Judet type 3 fractures account for 83% of all injuries. The mean preoperative radial angulation was 62.5° (range: 46°–76°). The mean postoperative radial angulation was 5.6° (range: 2°–9°). The mean fluoroscopy time was 31 s (range: 10–73 s), and the mean DAP was 10.7 mGy/cm2 (range: 7.2–18.7 mGy/cm2).

No nerve injury occurred during the follow-up. Superficial pin site infection occurred in 1 patient but was controlled with oral antibiotics without complications. Long-term complications, including avascular necrosis or synostosis, were not found. According to the Metaizeau reduction classification, 10 cases were excellent and 2 cases were good. One case with good result showed slight angulation (15°) of the radial neck with full ROM at last follow-up (12 months). The other case with good result had limited elbow flexion (10°) without discomfort at last follow-up (12 months).

Discussion

One of the fundamental ALARA (‘as low as reasonably achievable’) principles is to minimize or avoid radiation whenever possible [17]. Use of US rather than radiography is a representative recommendation based on the ALARA principle, and its advantages for the diagnosis of pediatric fractures has been demonstrated [11,12,13, 18, 19]. Several reports demonstrated the efficacy and safety of US-guided reduction of fractures at the emergency department. However, only few studies have been conducted regarding the intraoperative use of US for fracture reduction and fixation. As a first report of a US-guided reduction of radial neck fractures, our results demonstrated that US-guided reduction and fixation could be a useful treatment option for pediatric radial neck fractures.

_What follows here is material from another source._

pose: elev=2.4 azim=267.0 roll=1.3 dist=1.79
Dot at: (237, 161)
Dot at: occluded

A recent quantification study of radiation exposures in 248 children reported that the mean DAP exposure of supracondylar fractures and flexible nailing of the forearm were 22.3 and 26.7 mGy/cm2, respectively [20]. One study documented that the mean DAP of elbow fracture treatments performed by experienced surgeons was 87.41 mGy/cm2 [21]. Poor visualization of the radial head and neck, especially in young children, can increase radiation use. In contrast to those studies, we can reduce the radiation exposure (mean DAP: 10.7 mGy/cm2) by using US and fluoroscopy in combination.

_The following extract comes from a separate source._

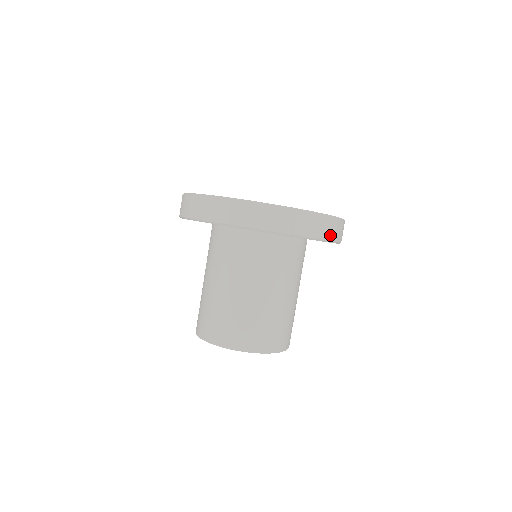
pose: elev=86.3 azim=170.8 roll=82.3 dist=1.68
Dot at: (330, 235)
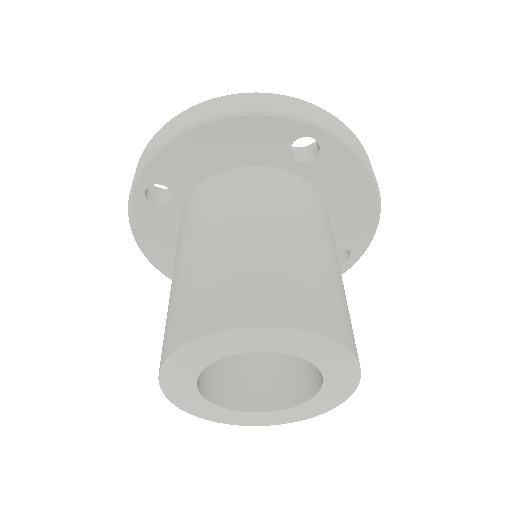
Dot at: (235, 109)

US has several advantages over radiography in the diagnosis and treatment of pediatric fractures. Fluoroscopy has limitations in identifying pediatric bone with incomplete ossification, especially the radial head of young children [10]. Fractures could be sonographically identified along with subperiosteal hematomas, deformities, cortical disruption, and reverberating echoes [18]. Several researches demonstrated high sensitivity (86.6%–97%) and specificity (86.6%–100%) for fractures of the forearm bone and humerus [12, 13, 19]. In radial neck fractures, the reverberating echo of the radial head is clearly visible and allows for easy assessment of the angulation (Fig. 1). The authors can identify the Steinman pin for reduction and constantly monitor the reduction of the fracture in multiple planes with US (Fig. 2). US can be used to detect associated soft tissue injuries such as tendon injury, hematoma, and nerve injury. However, the use of US for the treatment of fractures has limitations arising from its inability to penetrate the bone. Fluoroscopy is required for bicortical fixation because USG can identify only the near cortex of the bone.

Limitations

This study has some limitations. The small number of patients included in the study may not be enough to prove the efficacy of our novel technique. Another limitation comes from the design of the study. Although US-guided treatment appears to reduce radiation exposure, further prospective and randomized research is required.

Conclusion

The present study demonstrated that US-guided reduction can be considered a safe and reliable treatment option for displaced radial neck fractures in children.